Dylan Murry, a high-school student from Georgia, has already impressed NASCAR with his driving

Will Dylan Murry be among the drivers to replace fan favorites who are retiring, like Dale Jr.?

Because of the high speeds at Watkins Glen (160 mph up the backstraight) NASCAR wanted Dylan to first prove his ability in a more powerful K&N car on a shorter track. So the race at Greenville Pickens was chosen. The challenge of driving Greenville Pickens is well-known among short track racers in the south. The apex is up against the inside retainer wall, plus the changes in pavement and the mixture of radii of the turns. Not the place most drivers would select to put in a safe finish to receive approval to race at the faster tracks.

The only experience he’d had of the South Carolina track was a few laps in a street car. If the layout wasn’t intimidating enough (based on a clay horse track carved out in 1940), it’s also the second oldest NASCAR track still operating and where the legends of Richard Petty and David Pearson have at least some of their roots.

In the first practice session, Dylan was not surprisingly near the bottom of the order – 18th out of 19 cars. In qualifying Dylan moved up to 16th. Not what he’d been hoping for, but the race would take over an hour and Dylan knew he could learn more about the car, the other drivers, and the track as the race wore on.

With each lap of the race, Dylan began to find his pace. He learned that you lost speed late braking into the turns as the cars are actually coasting at the apex, and that power has to be applied judiciously as you transfer off the fresh asphalt of the turn and onto to aged surface of the straights. “In the last 25 laps I felt I had a good handle on the track,” Dylan would comment after the race.

Dylan utilized an online service to allow his supporters to make small individual contibutions

As a shout-out to those who supported him through GoFundMe Dylan carries the logo on the car

Dylan had moved up 9 positions during the race and finished an incredible sixth and top Rookie, in his Rette-Jones Racing Ford Fusion. To put accomplishment into context, the drivers who finished ahead of him have multiple K&N Pro Series races under their belts, or have raced in ARCA or the Camping World Truck Series. Not just four outings in a Late Model car.

For his performance, Dylan was awarded the Sunoco Rookie of the Race, Coca-Cola Move of the Race, and the Brembo Brake Through Challenge. The only award he didn’t receive was a first place trophy.
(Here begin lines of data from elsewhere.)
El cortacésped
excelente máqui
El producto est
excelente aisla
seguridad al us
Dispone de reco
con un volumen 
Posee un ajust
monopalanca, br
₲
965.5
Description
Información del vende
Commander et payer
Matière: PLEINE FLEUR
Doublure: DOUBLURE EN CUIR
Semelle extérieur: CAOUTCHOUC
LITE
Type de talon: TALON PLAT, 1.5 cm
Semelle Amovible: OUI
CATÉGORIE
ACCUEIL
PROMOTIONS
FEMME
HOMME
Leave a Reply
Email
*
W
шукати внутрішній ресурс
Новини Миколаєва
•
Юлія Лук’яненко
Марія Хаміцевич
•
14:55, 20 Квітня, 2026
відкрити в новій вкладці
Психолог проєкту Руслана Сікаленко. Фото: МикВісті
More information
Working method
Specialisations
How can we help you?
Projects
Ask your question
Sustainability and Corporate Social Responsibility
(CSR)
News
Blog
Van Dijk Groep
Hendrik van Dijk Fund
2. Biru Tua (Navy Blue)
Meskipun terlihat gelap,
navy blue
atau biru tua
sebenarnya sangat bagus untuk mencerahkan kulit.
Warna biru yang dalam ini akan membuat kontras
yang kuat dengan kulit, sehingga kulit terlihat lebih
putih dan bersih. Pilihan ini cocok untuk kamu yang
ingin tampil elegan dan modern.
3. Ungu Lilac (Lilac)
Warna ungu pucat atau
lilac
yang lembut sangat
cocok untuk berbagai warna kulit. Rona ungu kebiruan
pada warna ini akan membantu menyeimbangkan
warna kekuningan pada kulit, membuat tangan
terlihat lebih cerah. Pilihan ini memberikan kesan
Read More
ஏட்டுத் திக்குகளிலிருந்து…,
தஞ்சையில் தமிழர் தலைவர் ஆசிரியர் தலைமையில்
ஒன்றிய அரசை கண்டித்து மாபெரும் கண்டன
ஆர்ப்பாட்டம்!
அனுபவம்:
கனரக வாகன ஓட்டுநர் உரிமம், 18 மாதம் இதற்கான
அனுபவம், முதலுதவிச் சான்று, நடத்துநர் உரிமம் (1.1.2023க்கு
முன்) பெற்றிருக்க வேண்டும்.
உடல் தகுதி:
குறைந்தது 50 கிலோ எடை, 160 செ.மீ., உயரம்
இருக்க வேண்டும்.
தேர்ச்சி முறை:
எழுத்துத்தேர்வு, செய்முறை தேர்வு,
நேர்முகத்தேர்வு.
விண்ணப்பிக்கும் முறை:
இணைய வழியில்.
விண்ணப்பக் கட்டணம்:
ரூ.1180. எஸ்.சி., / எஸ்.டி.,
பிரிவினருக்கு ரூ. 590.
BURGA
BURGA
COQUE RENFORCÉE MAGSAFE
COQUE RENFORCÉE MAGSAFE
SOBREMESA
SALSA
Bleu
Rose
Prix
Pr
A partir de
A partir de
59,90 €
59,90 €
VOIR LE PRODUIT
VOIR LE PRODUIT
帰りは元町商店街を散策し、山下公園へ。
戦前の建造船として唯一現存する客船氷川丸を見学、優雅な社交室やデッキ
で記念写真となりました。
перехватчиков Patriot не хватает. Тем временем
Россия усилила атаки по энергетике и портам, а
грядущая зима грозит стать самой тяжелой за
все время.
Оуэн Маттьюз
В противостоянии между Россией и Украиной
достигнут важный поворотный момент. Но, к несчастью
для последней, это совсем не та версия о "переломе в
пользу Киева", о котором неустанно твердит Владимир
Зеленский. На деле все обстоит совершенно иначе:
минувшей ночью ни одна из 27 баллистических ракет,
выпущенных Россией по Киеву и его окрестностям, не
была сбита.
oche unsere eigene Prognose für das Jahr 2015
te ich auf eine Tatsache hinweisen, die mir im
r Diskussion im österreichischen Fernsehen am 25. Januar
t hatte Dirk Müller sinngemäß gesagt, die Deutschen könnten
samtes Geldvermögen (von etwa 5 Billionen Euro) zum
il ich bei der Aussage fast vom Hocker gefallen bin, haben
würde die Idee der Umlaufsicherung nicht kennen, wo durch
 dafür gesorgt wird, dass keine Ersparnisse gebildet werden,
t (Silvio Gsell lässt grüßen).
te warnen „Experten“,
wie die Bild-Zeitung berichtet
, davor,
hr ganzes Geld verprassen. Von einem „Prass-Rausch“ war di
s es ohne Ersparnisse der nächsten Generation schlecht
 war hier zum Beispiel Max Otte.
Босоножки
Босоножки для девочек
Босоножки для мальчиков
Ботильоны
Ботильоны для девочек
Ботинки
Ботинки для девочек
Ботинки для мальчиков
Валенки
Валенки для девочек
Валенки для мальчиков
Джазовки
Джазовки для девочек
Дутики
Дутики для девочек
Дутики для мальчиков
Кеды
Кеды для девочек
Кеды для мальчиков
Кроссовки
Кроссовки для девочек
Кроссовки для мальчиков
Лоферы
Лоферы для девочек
Because of his impressive performance at Greenville Pickens, Brett Bodine, head of NASCAR's Driver Approval Committee, has given Dylan the green light to race at not only Watkins Glen, but all tracks in the series, including the three other fastest tracks: Bristol, Dover, and New Hampshire.

So make sure to look out for this young man in the K&N Pro Series East race at Watkins Glen, and perhaps a few other races this year, depending upon the support he receives through his GoFundMe campaign.